Excerpt provided START

The evolution of comedy is something to behold. To see its maturation, and at the same time its disintegration of morals and common decency, over the years, it’s amazing the things that still make us laugh. Like the playful wordplay of the Marx Brothers (A Night at the Opera); seeing a fight erupt in the War Room at the height of the Cold War (Dr. Strangelove); a group of cowboys sitting around a campfire making a symphony of flatulence (Blazing Saddles); or June Cleaver speaking jive (Airplane). Nowadays, the big, hit comedies are the ones that try to push the envelope with situational humor and gross-out gags. It’s the reason why we are hesitant about letting our date for the evening borrow some dangling hair gel (There’s Something About Mary), or why we should be wary of eating Brazilian food from a hole-in-the-wall restaurant before a bridal fitting (Bridesmaids).

This summer’s This Is the End is an audacious – and that’s putting it bluntly – comic romp with a bunch of actors we’ve seen countless times before performing to varying results. To some it will be seen as a…Oh god is that another Seth Rogen comedy? Others will roll their eyes at James Franco (and if not Franco, maybe Jonah Hill, or Danny McBride). But here’s the thing: It’s one of the funniest films you’re likely to encounter this year. And that’s just judging it on the surface level where things get wild and crazy fast and don’t stop until the credits roll one hundred minutes later.

If you had no idea that the film’s concept was inspired by the 2007 short, Jay and Seth vs. The Apocalypse, you’d assume that it was another comedy from the Judd Apatow underlings who he helped mature in front of and behind the camera thanks to shows like Freaks & Geeks and Undeclared. While This Is the End is still a juvenile comedy, it doesn’t have the needless extra padding that seems to plague Apatow’s comedies. What it does have is a concept that is able to extend beyond its stunt of having actors play themselves (well, a version of themselves). That’s the running joke: to see how the actors act when the camera isn’t rolling. Who knew Michael Cera loved cocaine and slapping Rihanna’s fanny that much.

So we know the “Seth” of Jay and Seth vs. The Apocalypse, but “Jay” is lesser known. That would be Jay Baruchel, who some may remember from She’s Out of My League or as the voice of Hiccup in How to Train Your Dragon. He’s the least known of the starring ensemble, so of course he’s the impish character, playing the guy that only wants to hang out with best bud Rogen and not deal with the rest of the entourage that congregate at a party at James Franco’s house. It’s a party that would make Entourage’s Johnny Drama envious with the likes of Emma Watson (that’s Harry Potter’s Hermoine to you), Jason Segel, Aziz Ansari, Mindy Kaling, Christopher Mintz-Plasse, and Kevin Hart, for starters.  

Taking that basic set-up of a guy just wanting some bro-time with his best friend it morphs into an end-of-the-world scenario with some major meta-humor included. This Is the End is clearly intended as a vanity project from first-time directors Seth Rogen and Evan Goldberg. Having previously collaborated on the screenplays for Superbad and Pineapple Express, the duo has a working knowledge of what clicks, even if the story lacks cohesion. Seriously, this is a sketch comedy movie but still containing the three-act structure of Jay and Seth’s friendship during those perilous few days where the world ends.

Excerpt provided END
Recorded data START

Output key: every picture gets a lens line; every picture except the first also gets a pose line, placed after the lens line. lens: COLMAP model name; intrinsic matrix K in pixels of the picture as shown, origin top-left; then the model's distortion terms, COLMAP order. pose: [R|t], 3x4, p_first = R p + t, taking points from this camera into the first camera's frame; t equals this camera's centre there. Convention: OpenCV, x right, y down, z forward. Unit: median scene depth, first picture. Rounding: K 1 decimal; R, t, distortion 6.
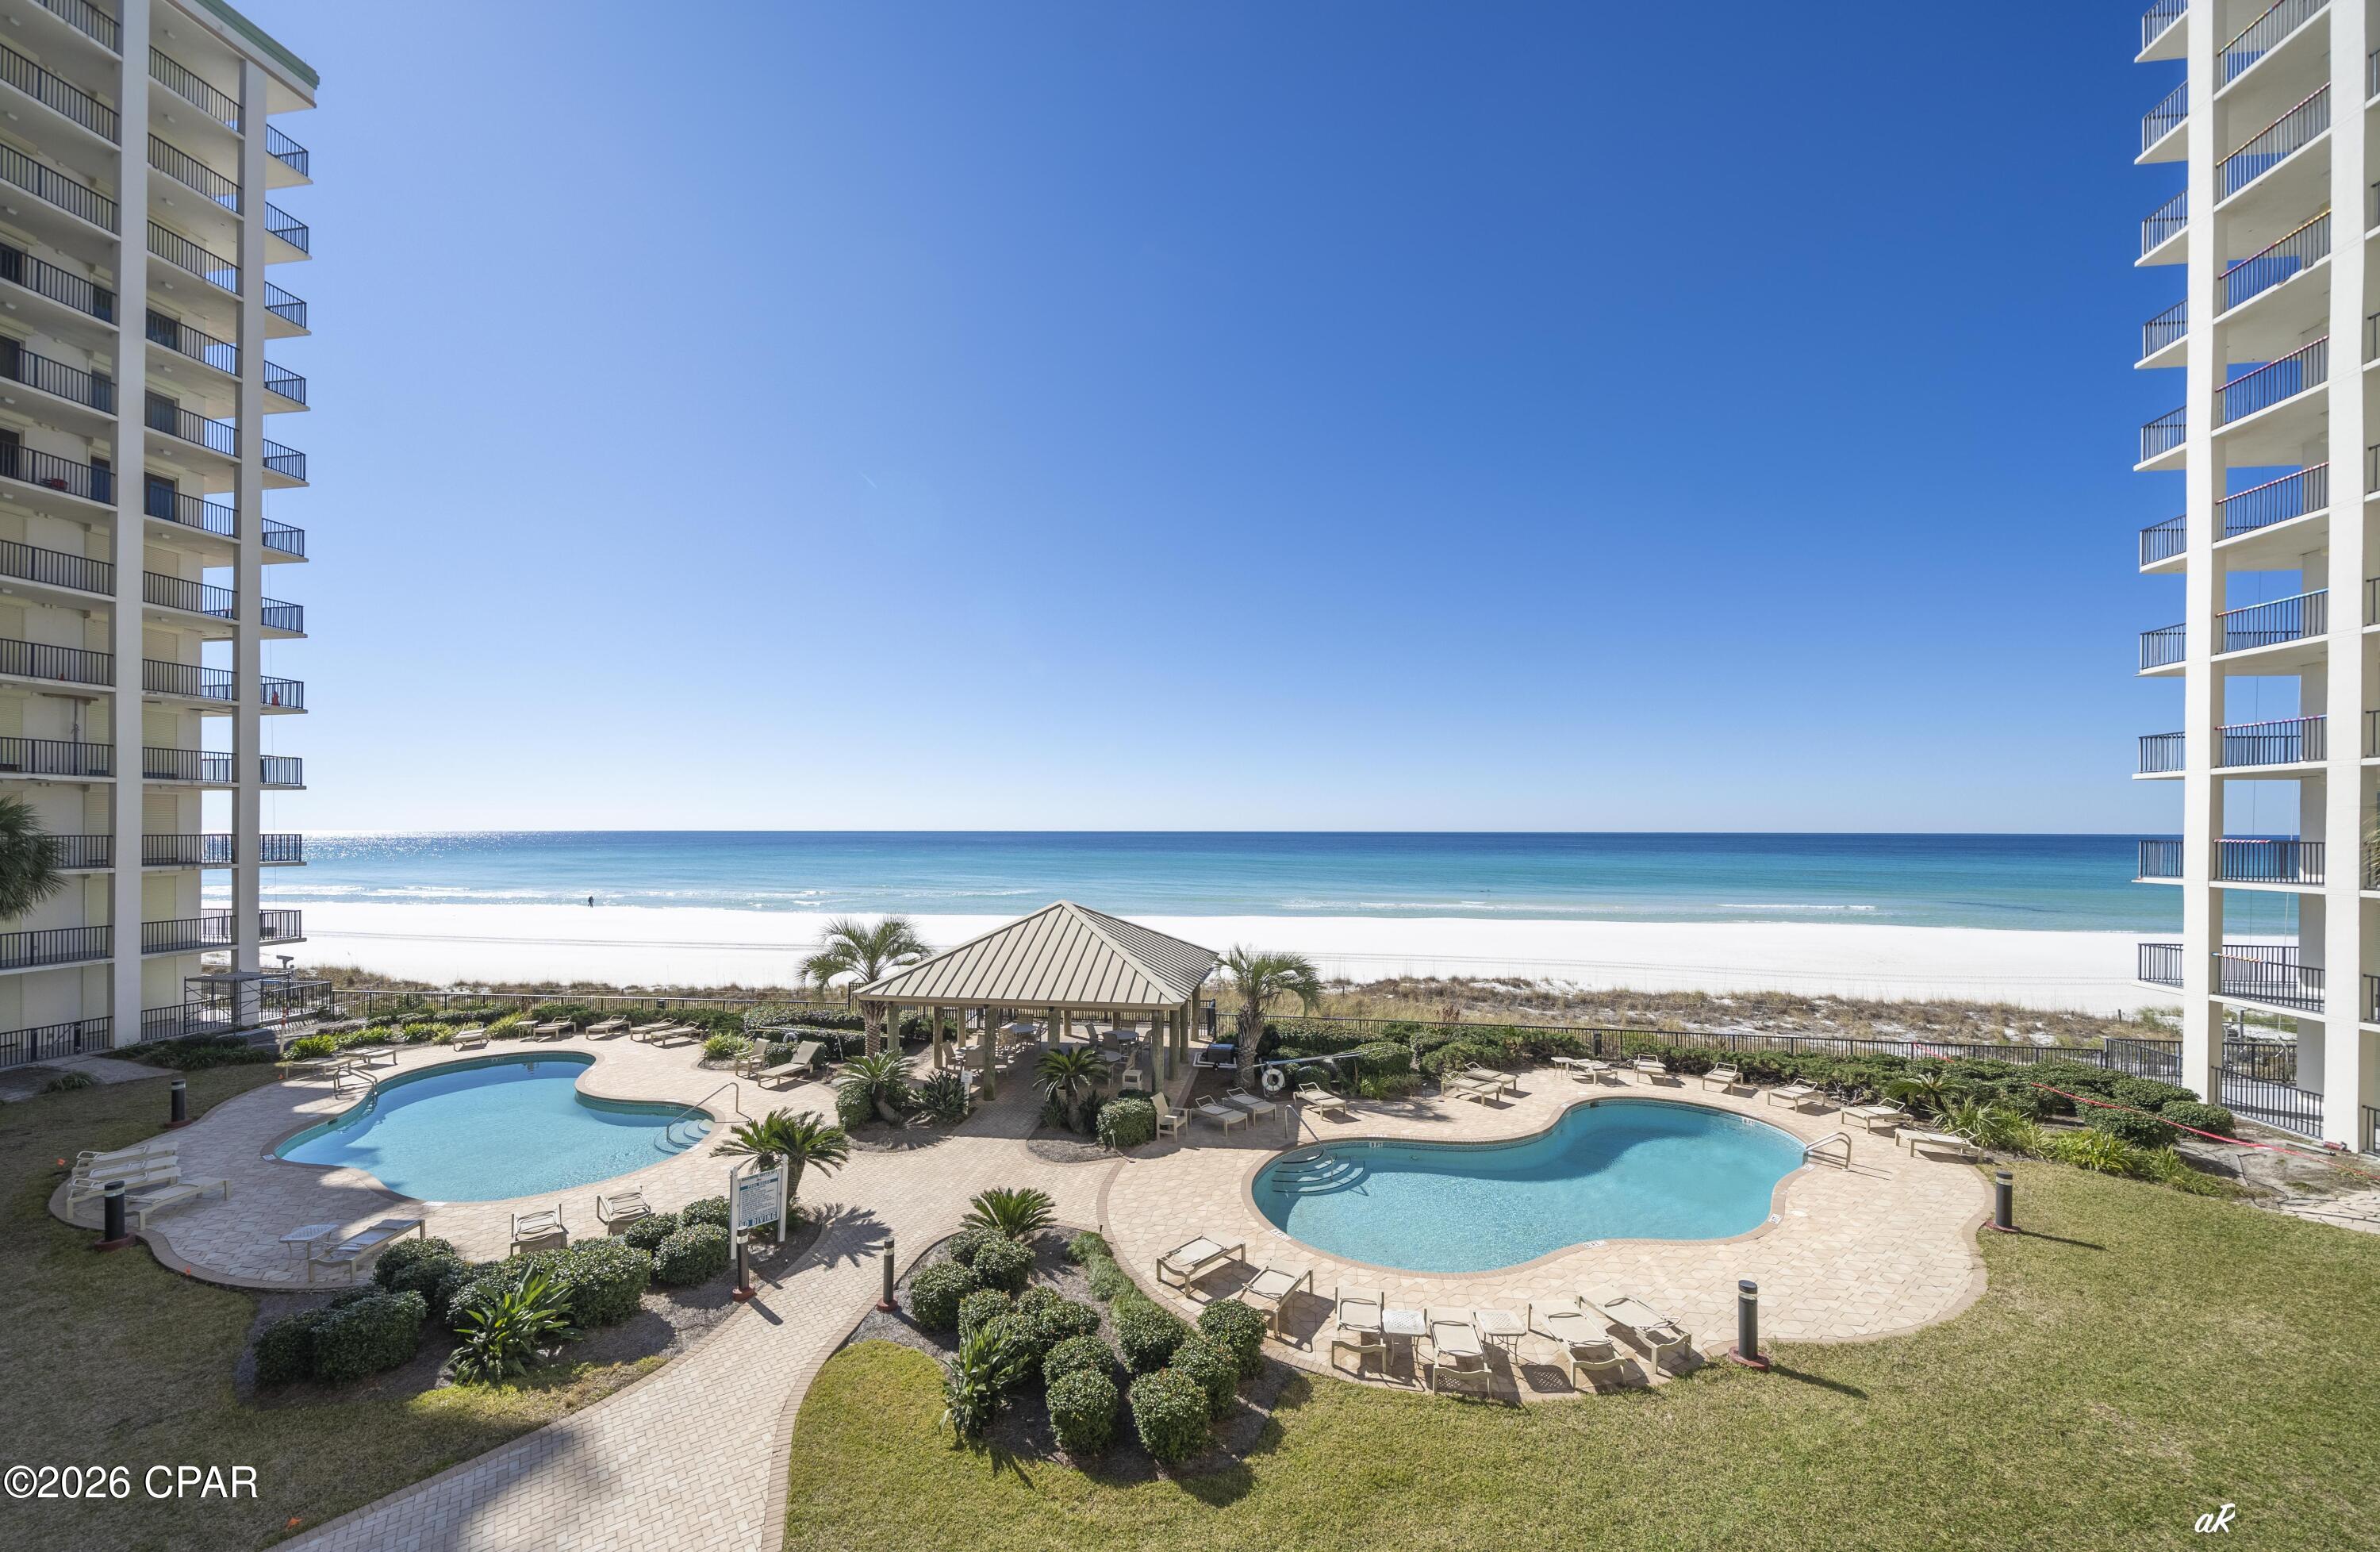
lens RADIAL K [[848.6, 0, 1187.9], [0, 848.6, 829.2], [0, 0, 1]] dist [-0.000517, -0.000843]
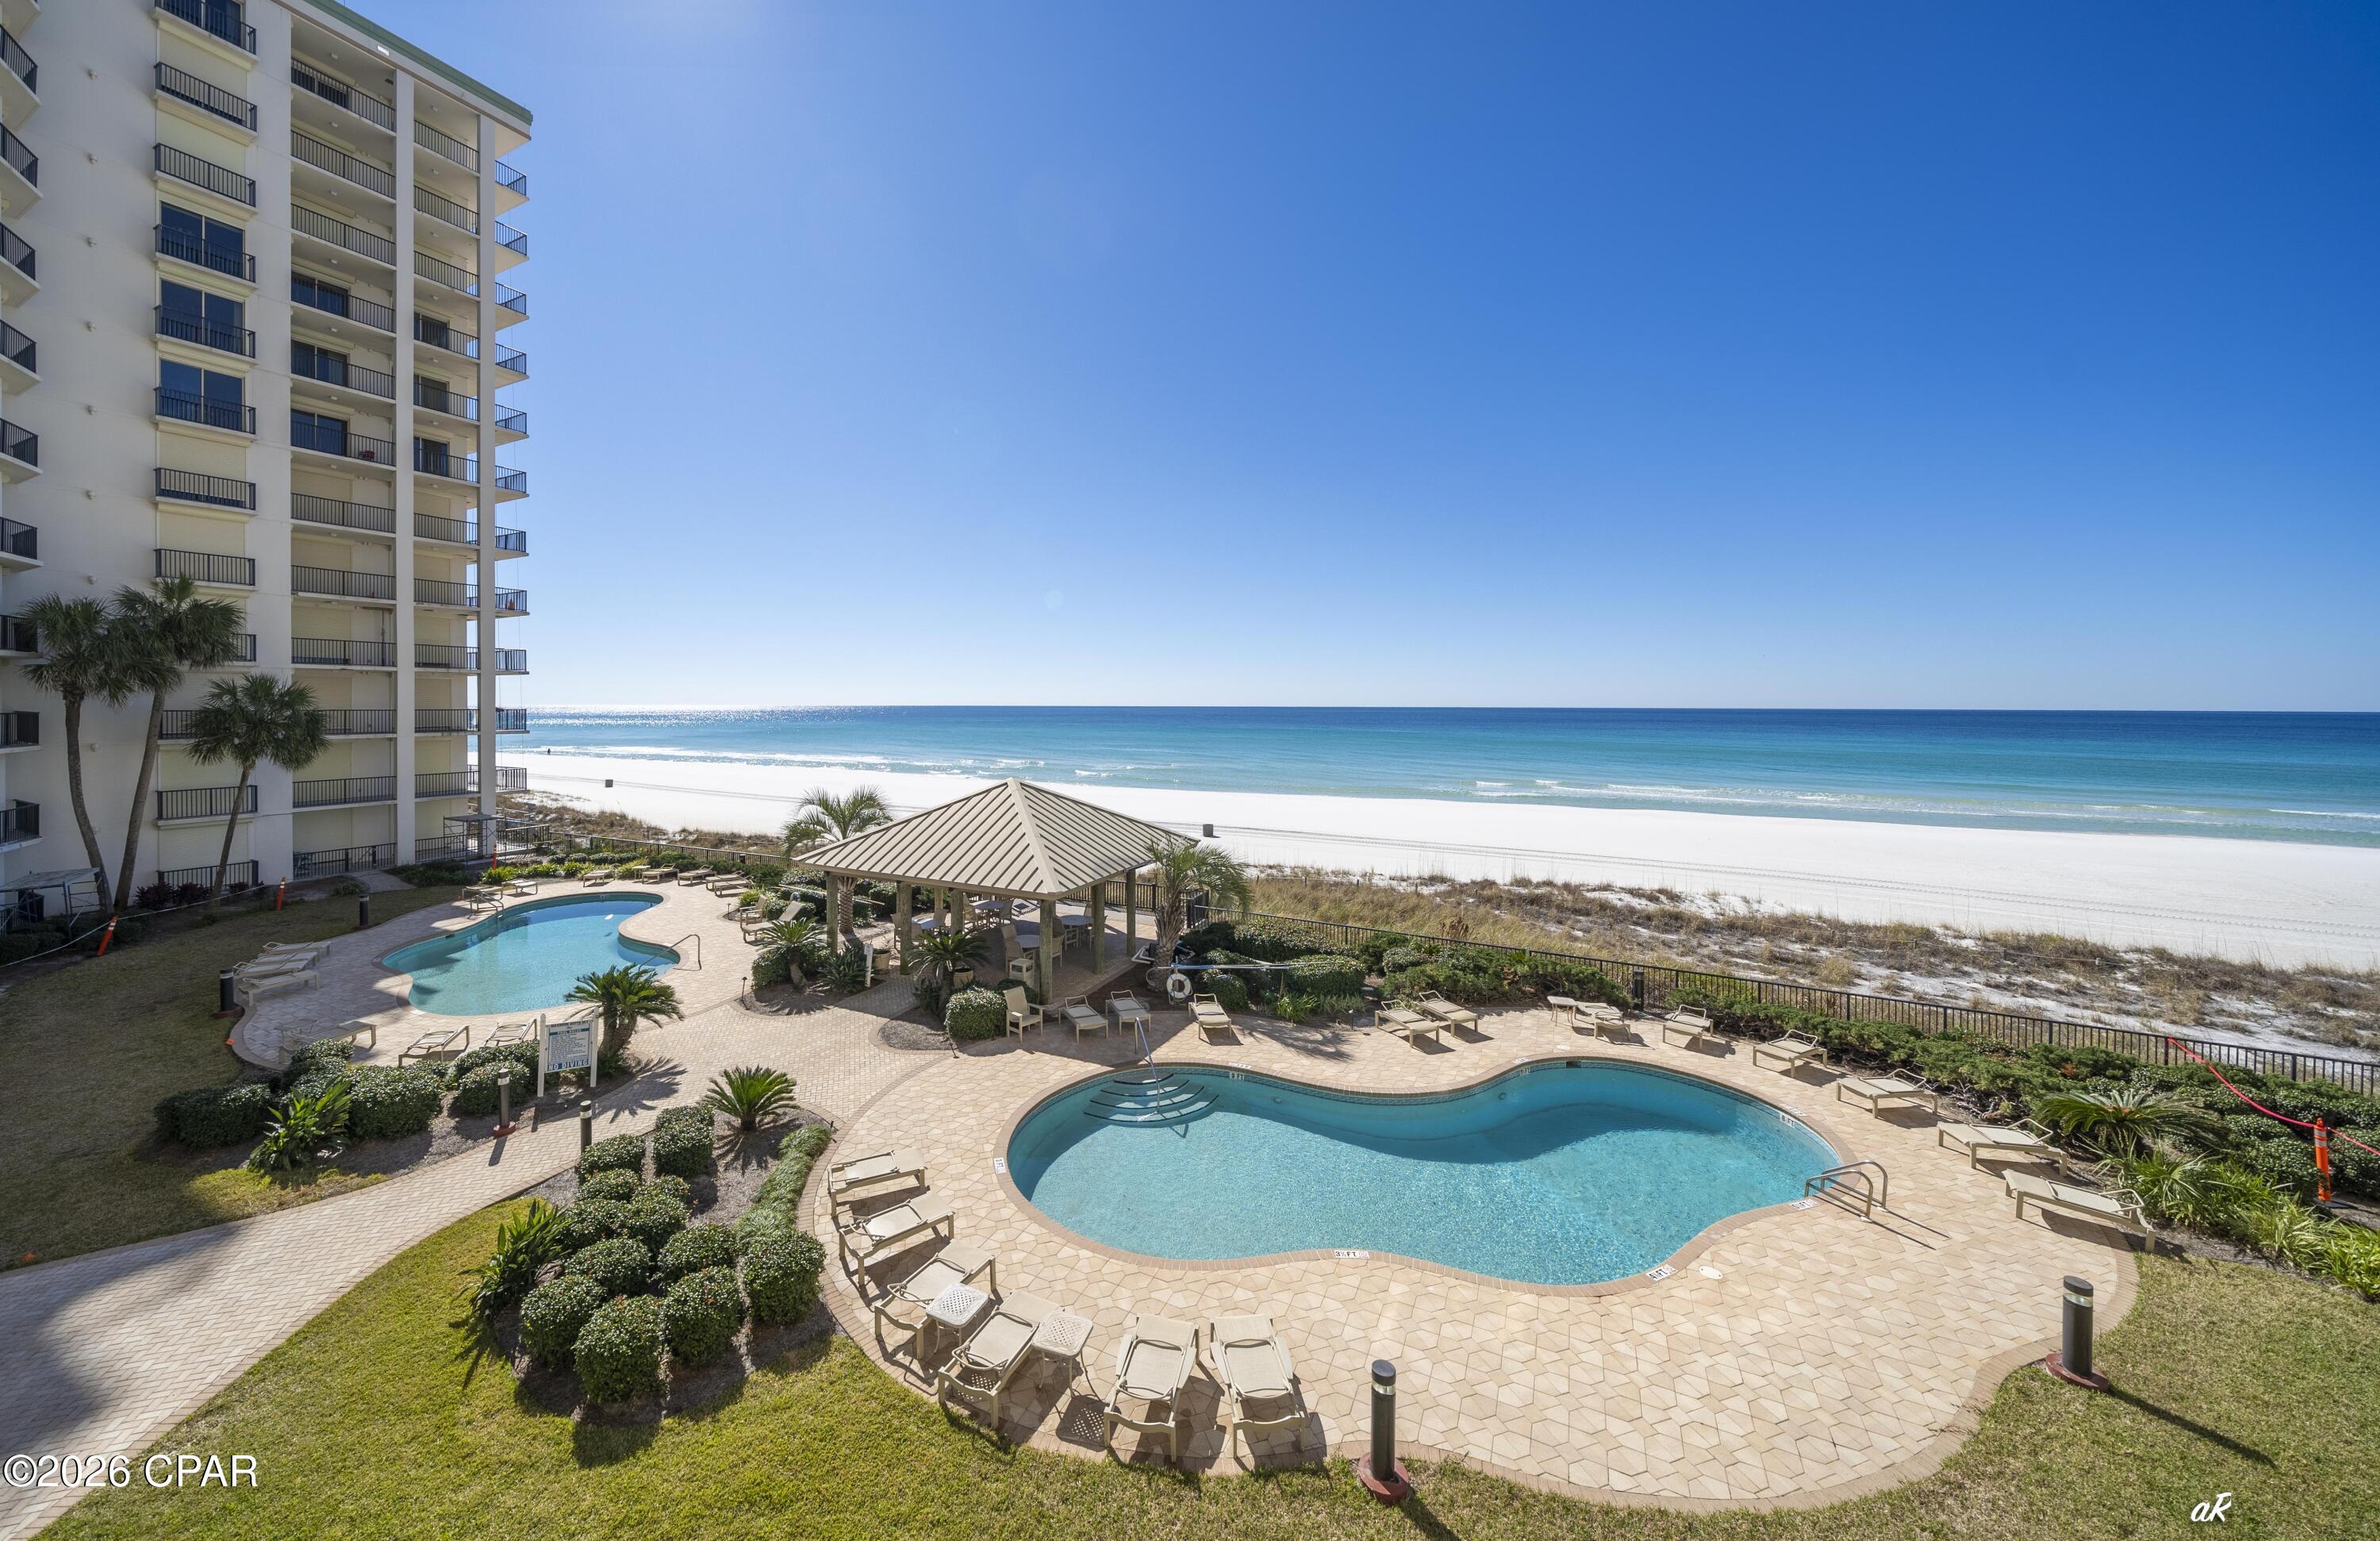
lens RADIAL K [[848.6, 0, 1143.7], [0, 848.6, 700.3], [0, 0, 1]] dist [-0.000517, -0.000843]
pose [[0.941655, -0.002616, -0.336570, 0.367996], [0.001429, 0.999992, -0.003772, -0.001020], [0.336577, 0.003071, 0.941651, 0.147150]]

Recorded data END

**Questions**
1. From the film review above, copy everything from "Taking that basic" down to "the world ends.".
2. According to the film review, why do Seth Rogen and Evan Goldberg have a working knowledge of what clicks?

**Answers by task**
1.
Taking that basic set-up of a guy just wanting some bro-time with his best friend it morphs into an end-of-the-world scenario with some major meta-humor included. This Is the End is clearly intended as a vanity project from first-time directors Seth Rogen and Evan Goldberg. Having previously collaborated on the screenplays for Superbad and Pineapple Express, the duo has a working knowledge of what clicks, even if the story lacks cohesion. Seriously, this is a sketch comedy movie but still containing the three-act structure of Jay and Seth’s friendship during those perilous few days where the world ends.

2. They previously collaborated on the screenplays for Superbad and Pineapple Express. That experience gives them a working knowledge of what clicks, even though the story lacks cohesion.